-- Task material start --

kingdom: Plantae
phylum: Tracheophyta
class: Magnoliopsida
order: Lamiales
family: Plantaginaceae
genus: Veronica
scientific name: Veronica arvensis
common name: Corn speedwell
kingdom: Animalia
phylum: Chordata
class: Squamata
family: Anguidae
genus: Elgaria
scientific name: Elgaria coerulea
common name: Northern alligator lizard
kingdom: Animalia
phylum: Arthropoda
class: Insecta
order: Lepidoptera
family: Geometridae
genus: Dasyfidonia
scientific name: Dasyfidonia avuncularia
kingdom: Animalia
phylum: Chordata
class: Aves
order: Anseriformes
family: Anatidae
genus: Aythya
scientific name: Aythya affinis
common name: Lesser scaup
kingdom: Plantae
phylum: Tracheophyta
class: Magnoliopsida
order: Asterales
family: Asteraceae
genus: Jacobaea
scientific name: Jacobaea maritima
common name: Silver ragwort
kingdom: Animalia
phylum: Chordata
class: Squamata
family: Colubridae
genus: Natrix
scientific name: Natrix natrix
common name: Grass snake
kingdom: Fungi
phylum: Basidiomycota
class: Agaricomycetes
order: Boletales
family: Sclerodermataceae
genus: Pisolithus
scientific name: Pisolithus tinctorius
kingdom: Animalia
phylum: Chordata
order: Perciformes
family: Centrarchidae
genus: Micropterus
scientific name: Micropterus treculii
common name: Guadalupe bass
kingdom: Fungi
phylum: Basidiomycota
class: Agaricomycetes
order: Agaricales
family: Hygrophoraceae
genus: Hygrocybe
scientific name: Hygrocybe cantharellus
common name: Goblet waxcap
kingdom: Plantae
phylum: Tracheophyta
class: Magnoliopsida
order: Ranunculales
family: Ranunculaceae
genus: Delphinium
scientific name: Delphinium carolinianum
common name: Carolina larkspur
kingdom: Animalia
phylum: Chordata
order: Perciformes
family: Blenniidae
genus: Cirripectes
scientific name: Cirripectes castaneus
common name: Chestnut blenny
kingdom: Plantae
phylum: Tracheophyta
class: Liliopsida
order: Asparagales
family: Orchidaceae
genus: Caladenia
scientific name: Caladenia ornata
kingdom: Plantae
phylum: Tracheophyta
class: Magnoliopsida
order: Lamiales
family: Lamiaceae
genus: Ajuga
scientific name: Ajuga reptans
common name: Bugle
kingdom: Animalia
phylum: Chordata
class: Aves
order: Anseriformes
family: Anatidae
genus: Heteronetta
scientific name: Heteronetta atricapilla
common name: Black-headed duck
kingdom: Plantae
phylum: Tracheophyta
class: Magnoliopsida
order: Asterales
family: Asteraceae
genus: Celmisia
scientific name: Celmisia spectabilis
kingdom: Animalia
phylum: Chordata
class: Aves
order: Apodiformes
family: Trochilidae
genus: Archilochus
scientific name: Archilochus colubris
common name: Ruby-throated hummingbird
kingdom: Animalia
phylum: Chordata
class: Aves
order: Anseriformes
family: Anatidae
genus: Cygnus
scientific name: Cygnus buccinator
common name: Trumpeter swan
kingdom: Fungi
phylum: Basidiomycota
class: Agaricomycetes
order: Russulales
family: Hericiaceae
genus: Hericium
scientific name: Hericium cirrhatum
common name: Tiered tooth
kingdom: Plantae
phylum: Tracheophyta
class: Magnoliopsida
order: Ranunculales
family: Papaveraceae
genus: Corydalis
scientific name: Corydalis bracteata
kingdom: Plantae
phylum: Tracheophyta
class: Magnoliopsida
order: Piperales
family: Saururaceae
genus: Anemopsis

-- Task material end --

Exercise goal: Please print every line of the listing above without changing anything.

Exercise solution:
kingdom: Plantae
phylum: Tracheophyta
class: Magnoliopsida
order: Lamiales
family: Plantaginaceae
genus: Veronica
scientific name: Veronica arvensis
common name: Corn speedwell
kingdom: Animalia
phylum: Chordata
class: Squamata
family: Anguidae
genus: Elgaria
scientific name: Elgaria coerulea
common name: Northern alligator lizard
kingdom: Animalia
phylum: Arthropoda
class: Insecta
order: Lepidoptera
family: Geometridae
genus: Dasyfidonia
scientific name: Dasyfidonia avuncularia
kingdom: Animalia
phylum: Chordata
class: Aves
order: Anseriformes
family: Anatidae
genus: Aythya
scientific name: Aythya affinis
common name: Lesser scaup
kingdom: Plantae
phylum: Tracheophyta
class: Magnoliopsida
order: Asterales
family: Asteraceae
genus: Jacobaea
scientific name: Jacobaea maritima
common name: Silver ragwort
kingdom: Animalia
phylum: Chordata
class: Squamata
family: Colubridae
genus: Natrix
scientific name: Natrix natrix
common name: Grass snake
kingdom: Fungi
phylum: Basidiomycota
class: Agaricomycetes
order: Boletales
family: Sclerodermataceae
genus: Pisolithus
scientific name: Pisolithus tinctorius
kingdom: Animalia
phylum: Chordata
order: Perciformes
family: Centrarchidae
genus: Micropterus
scientific name: Micropterus treculii
common name: Guadalupe bass
kingdom: Fungi
phylum: Basidiomycota
class: Agaricomycetes
order: Agaricales
family: Hygrophoraceae
genus: Hygrocybe
scientific name: Hygrocybe cantharellus
common name: Goblet waxcap
kingdom: Plantae
phylum: Tracheophyta
class: Magnoliopsida
order: Ranunculales
family: Ranunculaceae
genus: Delphinium
scientific name: Delphinium carolinianum
common name: Carolina larkspur
kingdom: Animalia
phylum: Chordata
order: Perciformes
family: Blenniidae
genus: Cirripectes
scientific name: Cirripectes castaneus
common name: Chestnut blenny
kingdom: Plantae
phylum: Tracheophyta
class: Liliopsida
order: Asparagales
family: Orchidaceae
genus: Caladenia
scientific name: Caladenia ornata
kingdom: Plantae
phylum: Tracheophyta
class: Magnoliopsida
order: Lamiales
family: Lamiaceae
genus: Ajuga
scientific name: Ajuga reptans
common name: Bugle
kingdom: Animalia
phylum: Chordata
class: Aves
order: Anseriformes
family: Anatidae
genus: Heteronetta
scientific name: Heteronetta atricapilla
common name: Black-headed duck
kingdom: Plantae
phylum: Tracheophyta
class: Magnoliopsida
order: Asterales
family: Asteraceae
genus: Celmisia
scientific name: Celmisia spectabilis
kingdom: Animalia
phylum: Chordata
class: Aves
order: Apodiformes
family: Trochilidae
genus: Archilochus
scientific name: Archilochus colubris
common name: Ruby-throated hummingbird
kingdom: Animalia
phylum: Chordata
class: Aves
order: Anseriformes
family: Anatidae
genus: Cygnus
scientific name: Cygnus buccinator
common name: Trumpeter swan
kingdom: Fungi
phylum: Basidiomycota
class: Agaricomycetes
order: Russulales
family: Hericiaceae
genus: Hericium
scientific name: Hericium cirrhatum
common name: Tiered tooth
kingdom: Plantae
phylum: Tracheophyta
class: Magnoliopsida
order: Ranunculales
family: Papaveraceae
genus: Corydalis
scientific name: Corydalis bracteata
kingdom: Plantae
phylum: Tracheophyta
class: Magnoliopsida
order: Piperales
family: Saururaceae
genus: Anemopsis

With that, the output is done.